Once the vegetables have softened, add the blanched drained spinach, salt and turmeric powder and cook on medium heat for 2-3 minutes. Turn the heat off and keep it aside to cool.


Heat a pan and dry roast the gram flour on low-medium heat for a couple of minutes until it turns golden and aromatic.


Once the sautéed vegetables have cooled down, grind them with mint and coriander leaves to a smooth paste.


Empty the paste in a bowl and add the grated potatoes, roasted gram flour, mango powder, cumin powder, garam masala, black salt and chaat masala.

Mix gently to bind all the ingredients together.


Next make 10-12 balls out of the mixture. Grease your hands with some oil and gently flatten each ball to a 1 cm thickness. Place slit cashew nuts in the center of the kebab.

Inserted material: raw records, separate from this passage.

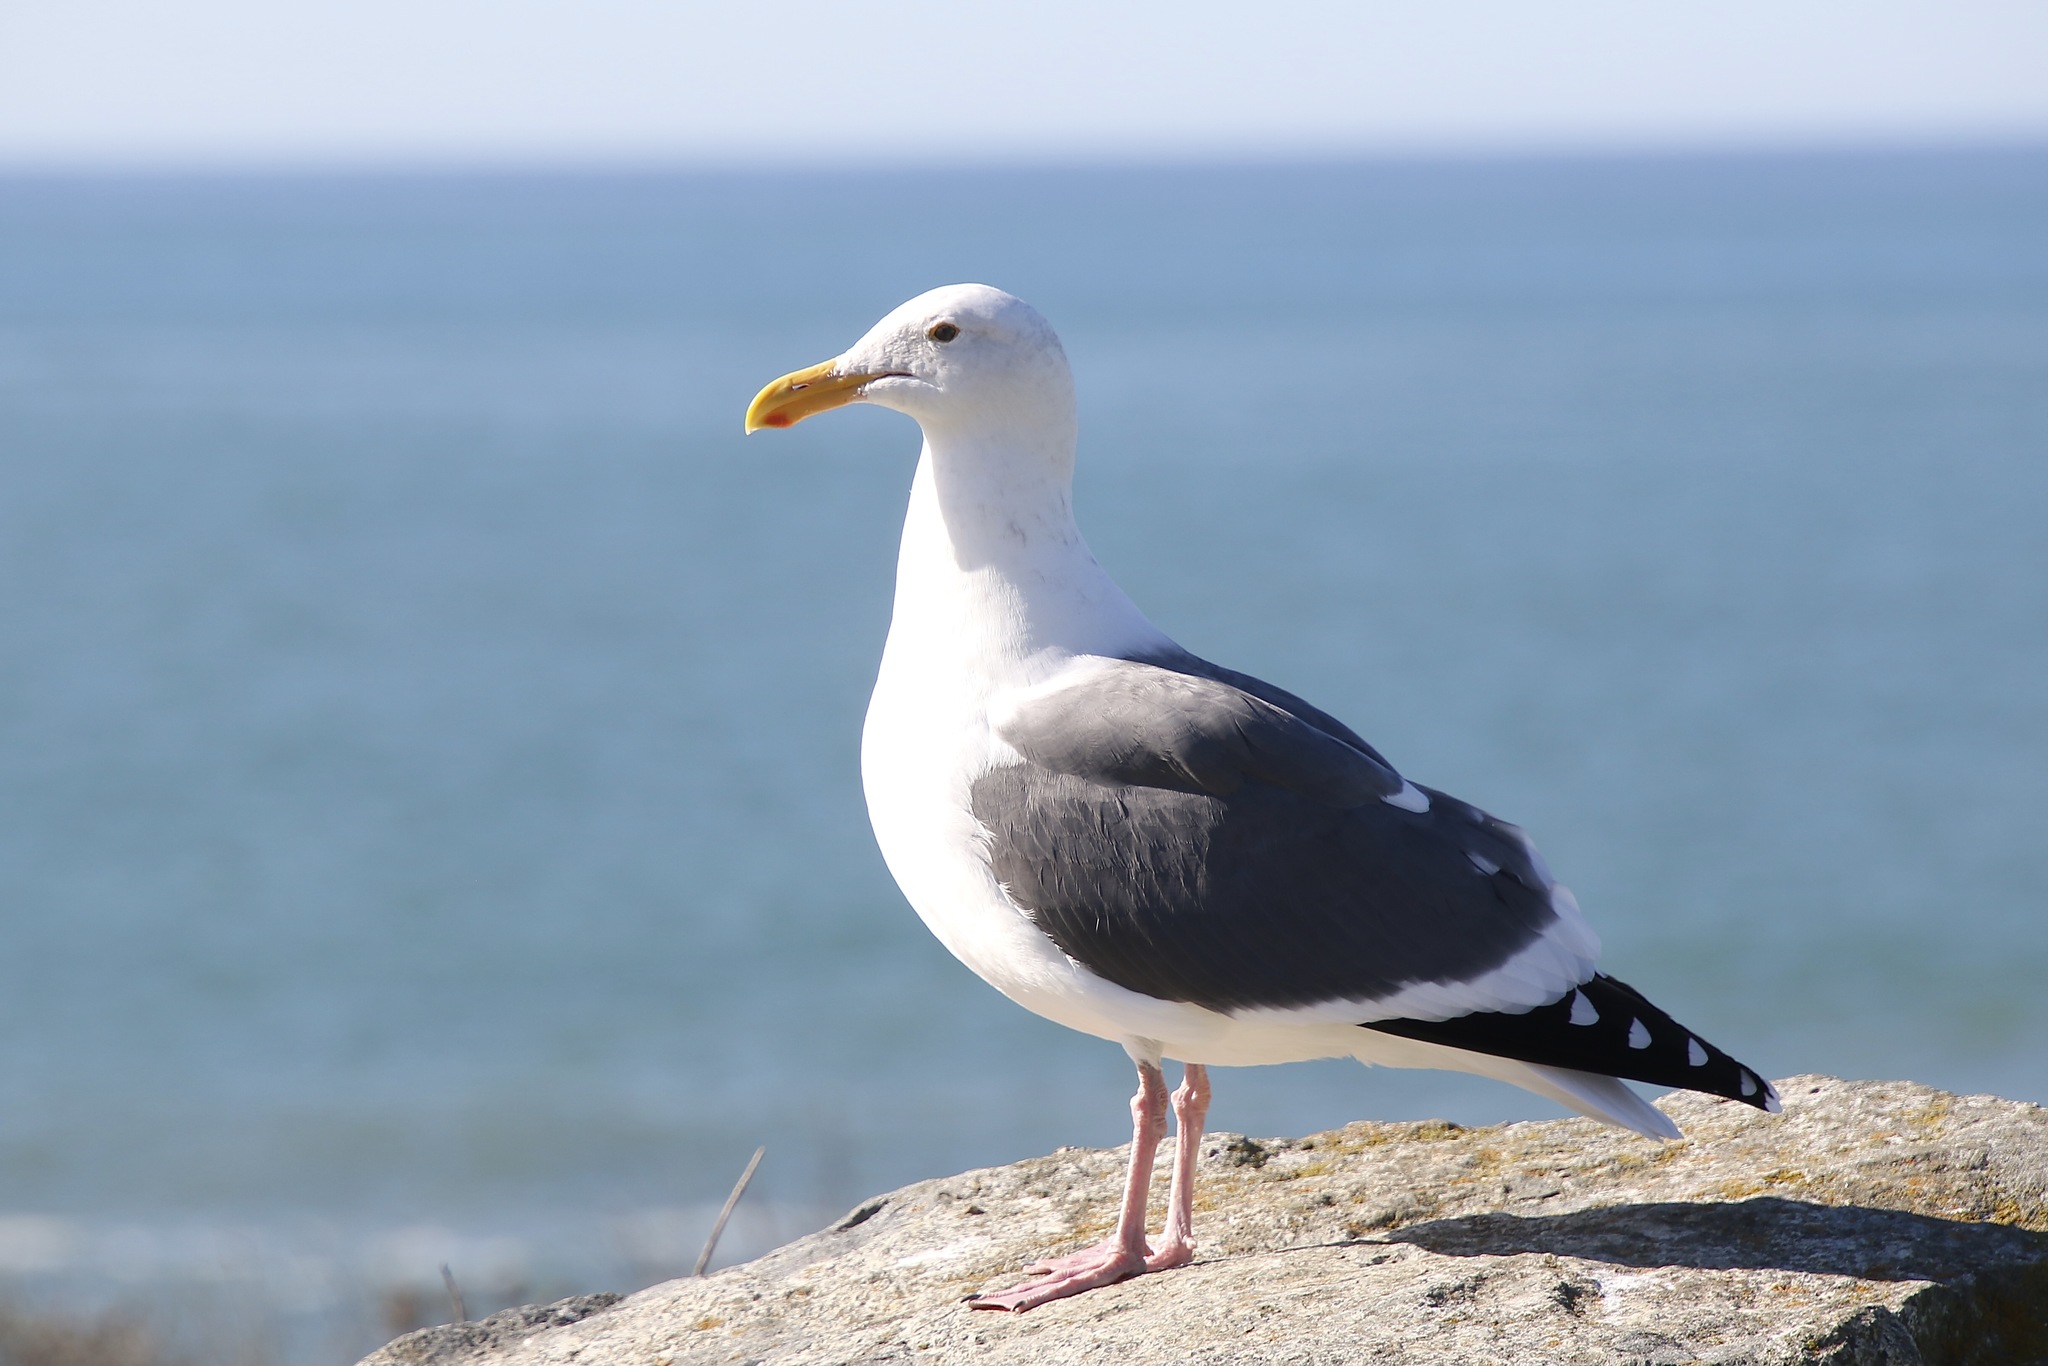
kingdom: Animalia
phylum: Chordata
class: Aves
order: Charadriiformes
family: Laridae
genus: Larus
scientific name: Larus occidentalis
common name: Western gull
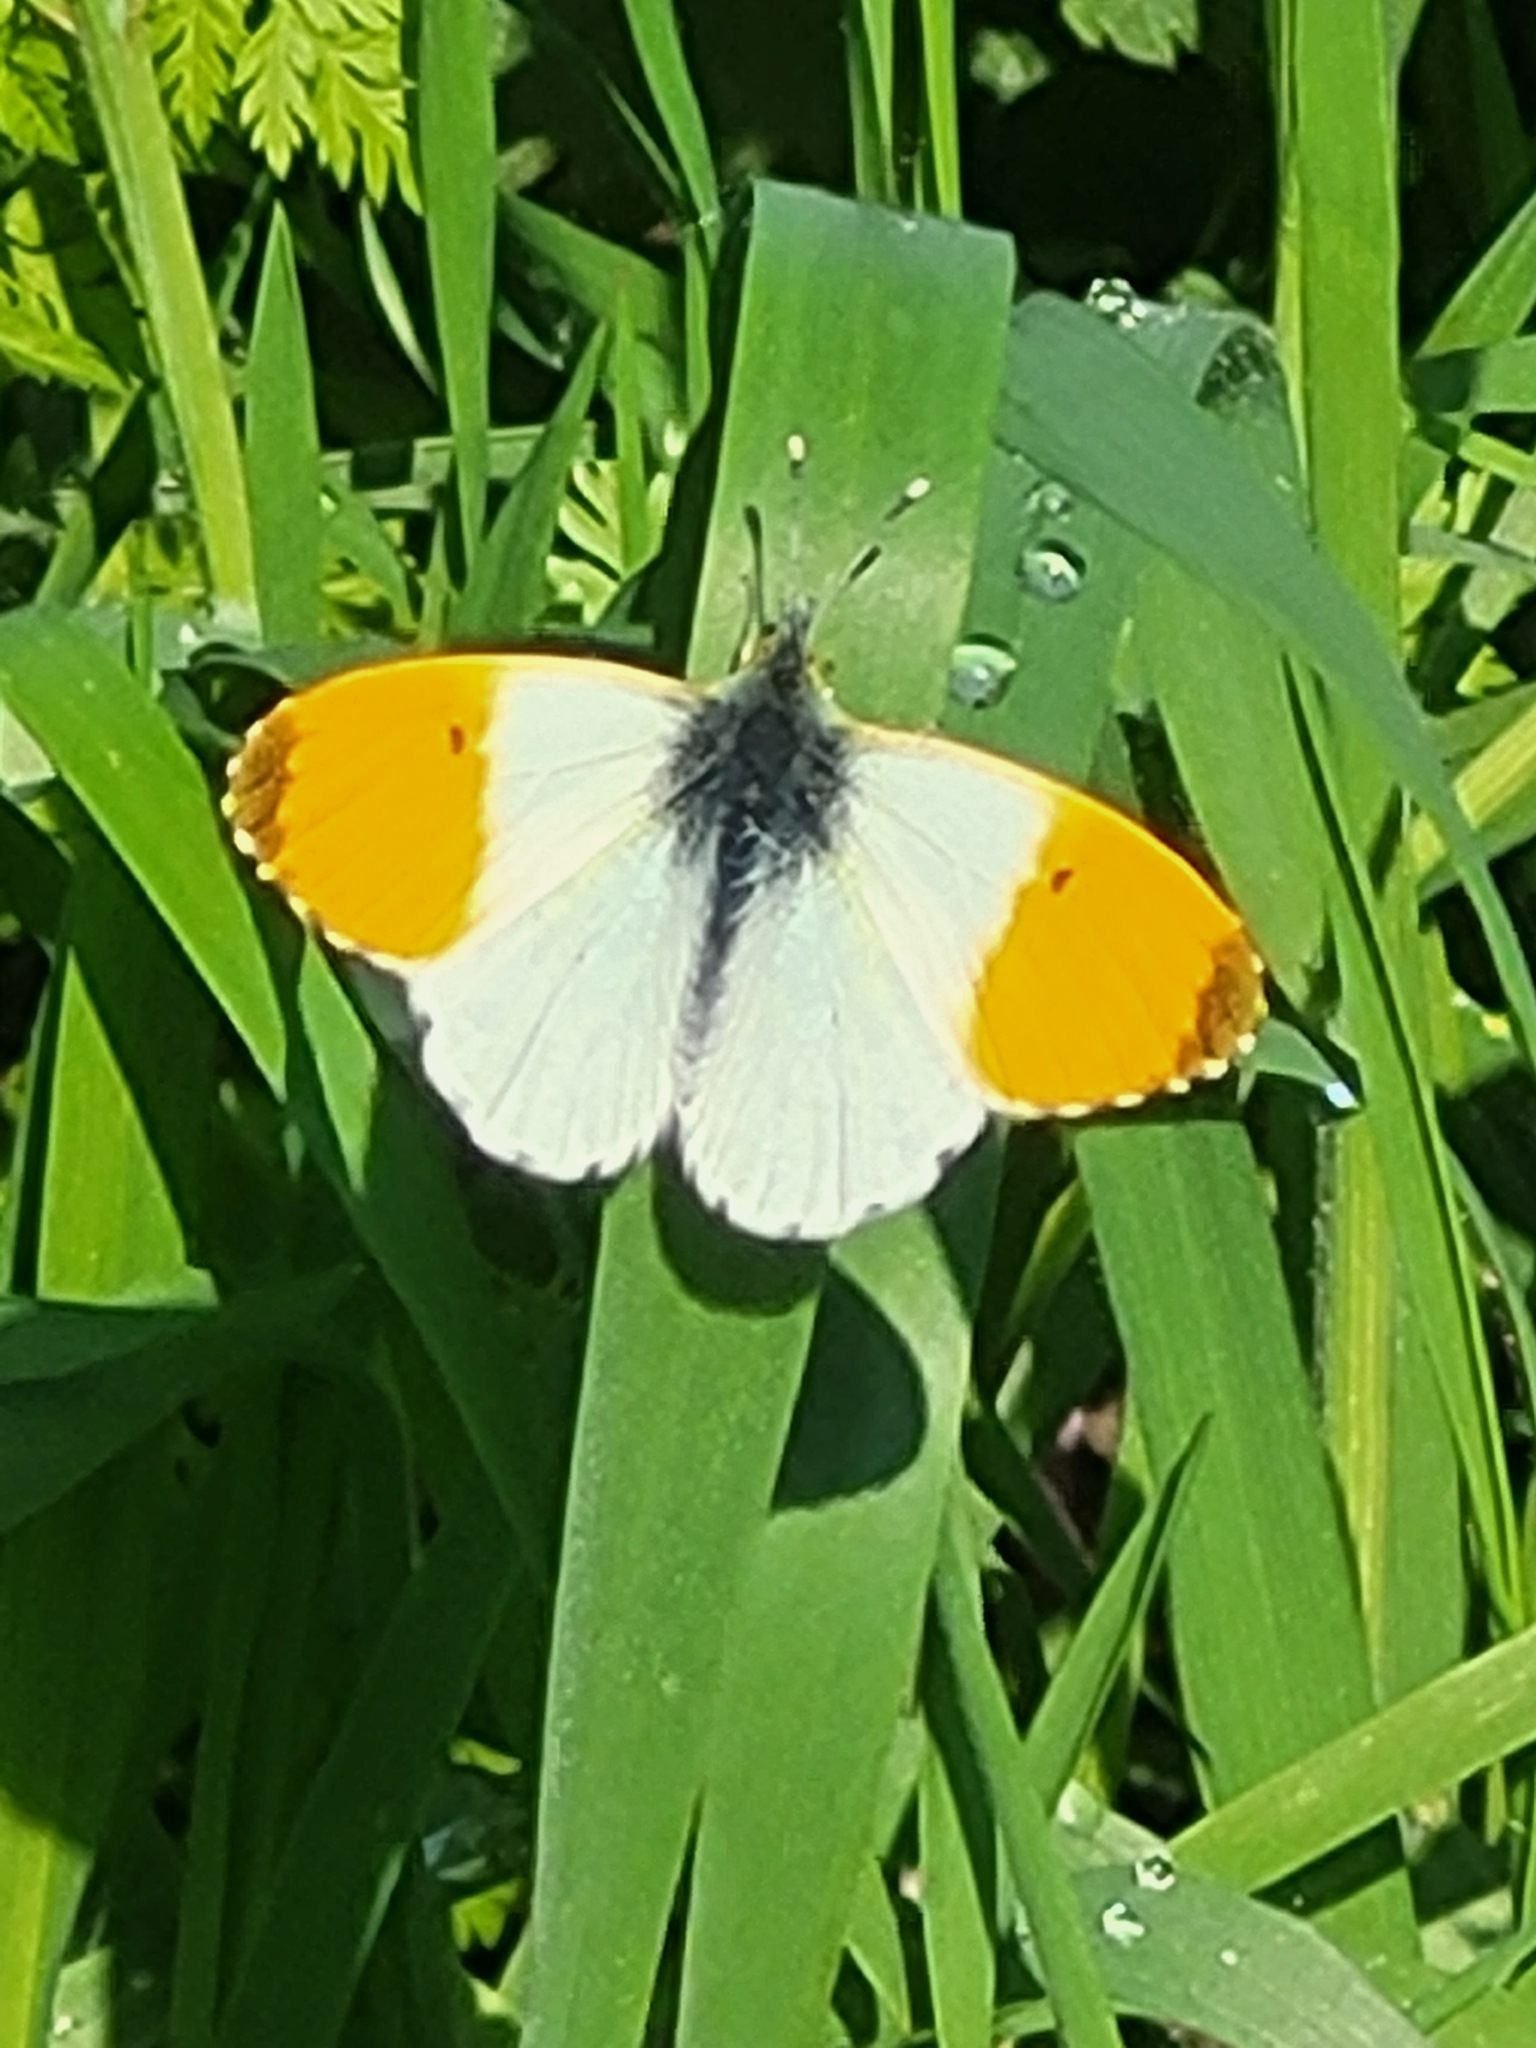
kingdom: Animalia
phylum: Arthropoda
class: Insecta
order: Lepidoptera
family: Pieridae
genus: Anthocharis
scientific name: Anthocharis cardamines
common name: Orange-tip
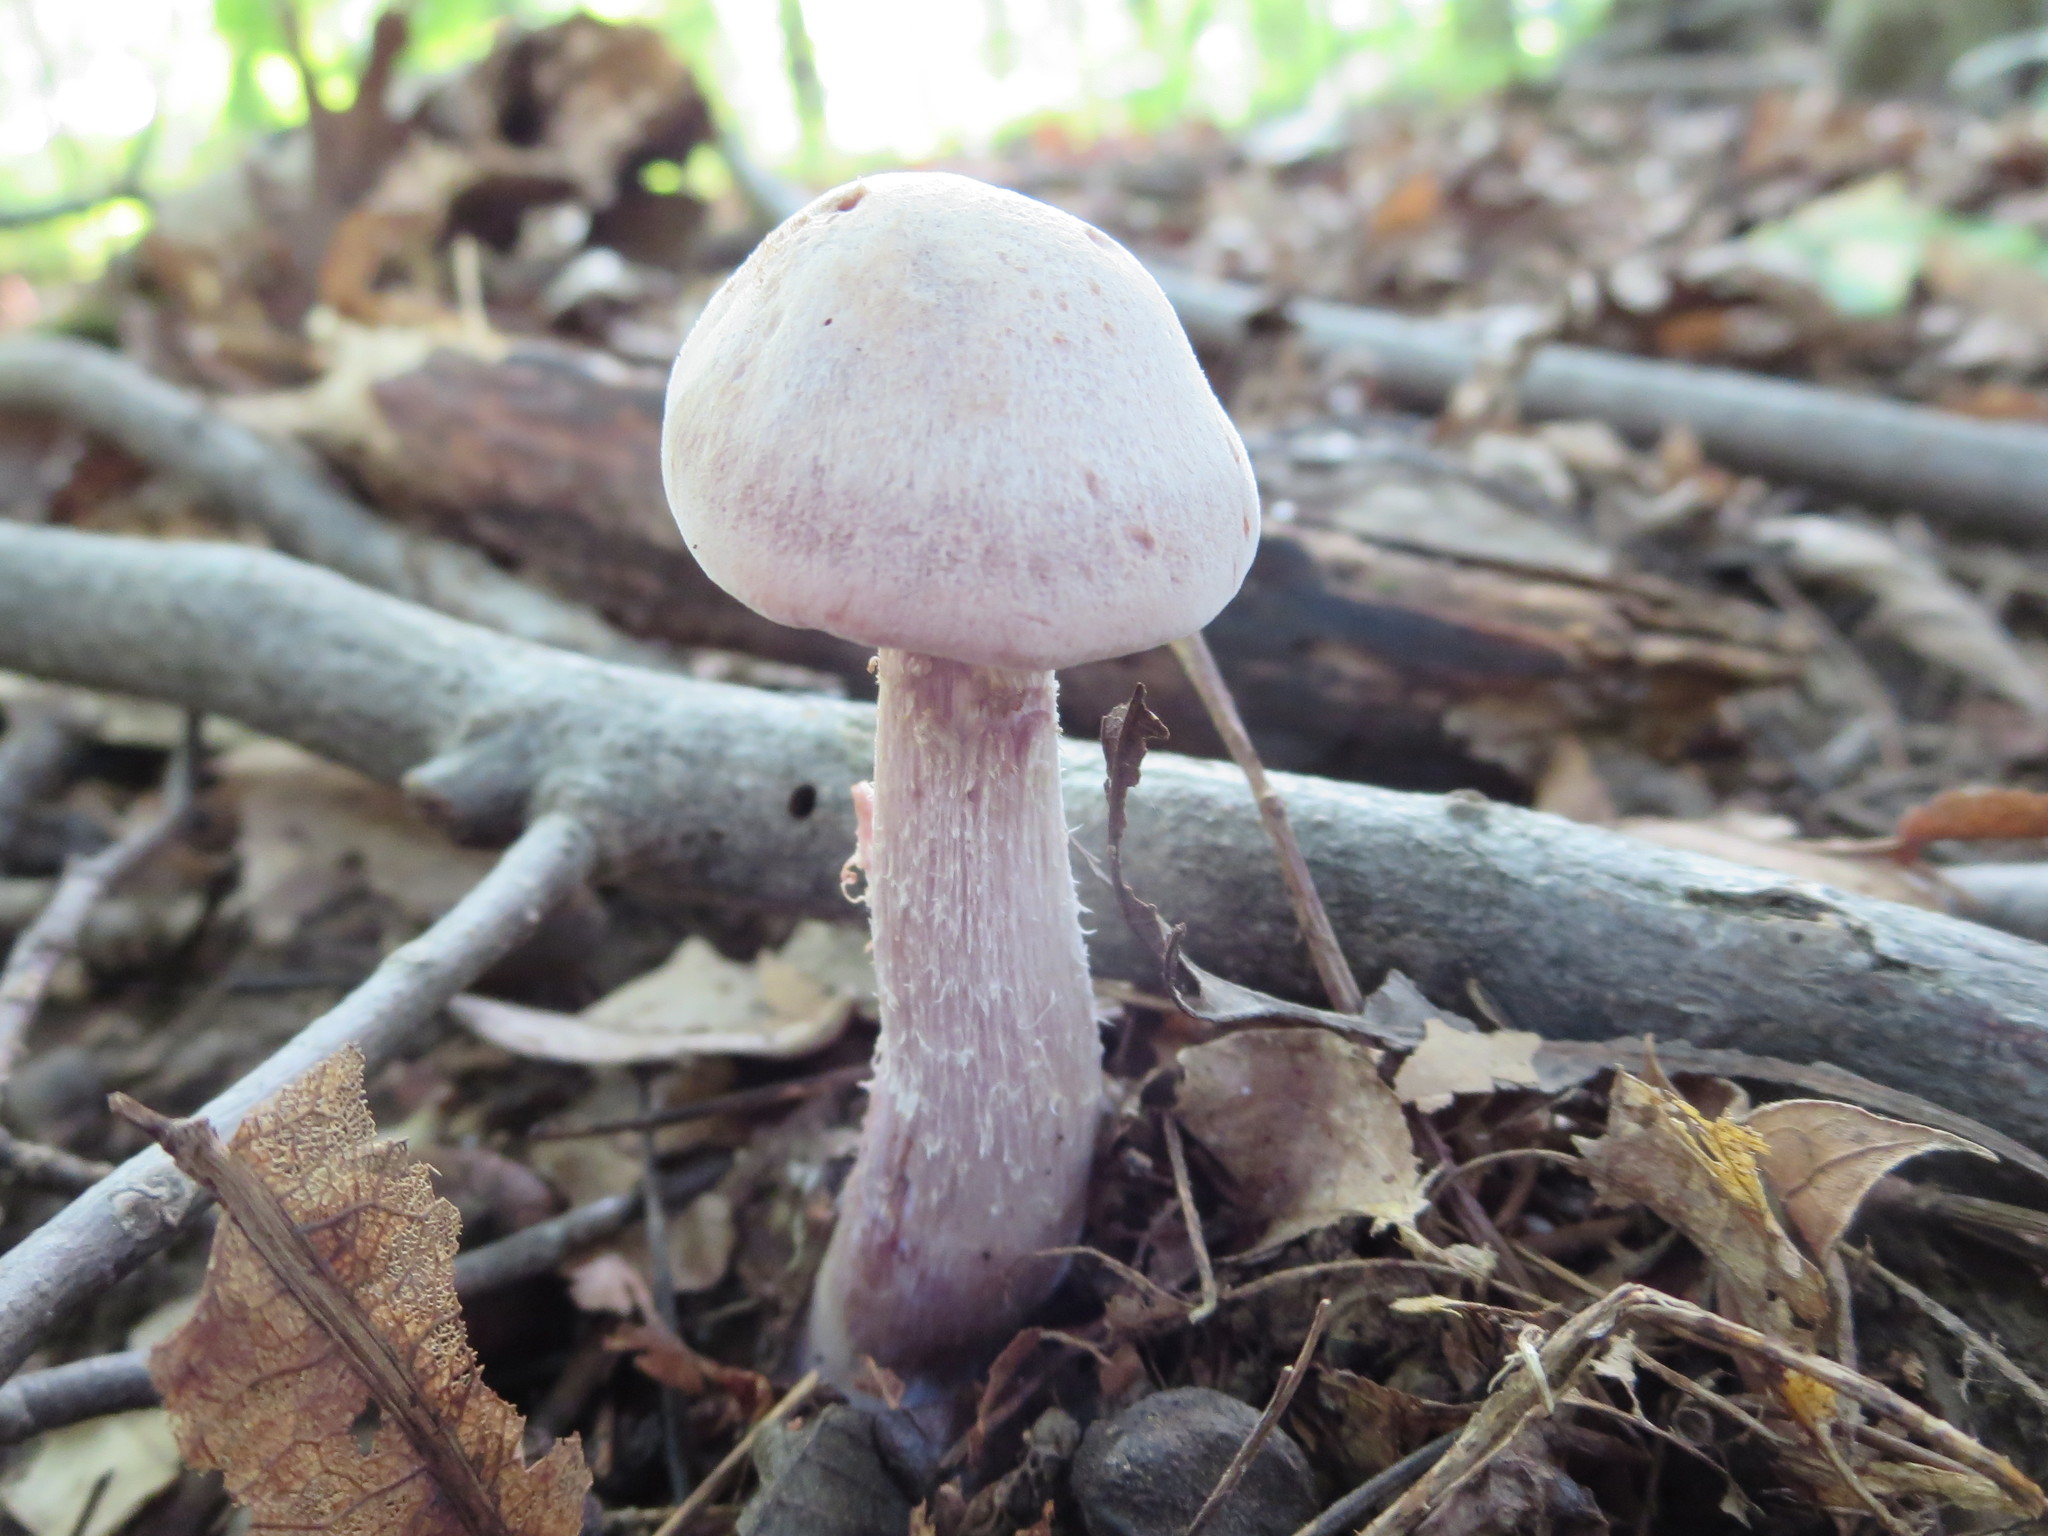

Heat oil for deep frying. To check if the oil is hot enough for frying, add a small ball of kebab mix to the oil and if it bubbles up immediately then the oil is ready for frying.

Slide them gently in the hot oil. Deep fry the kebab in hot oil over medium heat until golden brown. Drain on an absorbent paper or kitchen towel.

Serve hot with a chutney!

Tips & Variations

  1. Roasted gram flour added in the potato works not only as a binding agent but also provides a crispy coating. You can also use a combination of corn flour, plain flour, oats flour, breadcrumbs for binding.
  2. I always boil the potatoes and keep them in the fridge for few hours. If the potatoes are hot and the binding agent is added the mixture might become sticky. Boiled fridge cooled potatoes work better.
  3. If you want instead of deep frying, you can shallow fry the kebab. Heat 2 tablespoons oil in a frying pan till it is medium hot. Gently place the kebab and pan-fry them. The kebabs can also be baked at 350 F degrees for 25-30 minutes. Bake till golden brown from both sides, flipping the kebabs once mid-way.
  4. Always grate the potatoes with a masher to avoid lumps in it.
  5. If the vegetable mixture looks wet, you can add some more potatoes.
  6. Fry the kebab on medium heat. If the kebab is fried on high heat, kebab will be uncooked from inside and if they are fried on low heat, they will absorb lots of oil.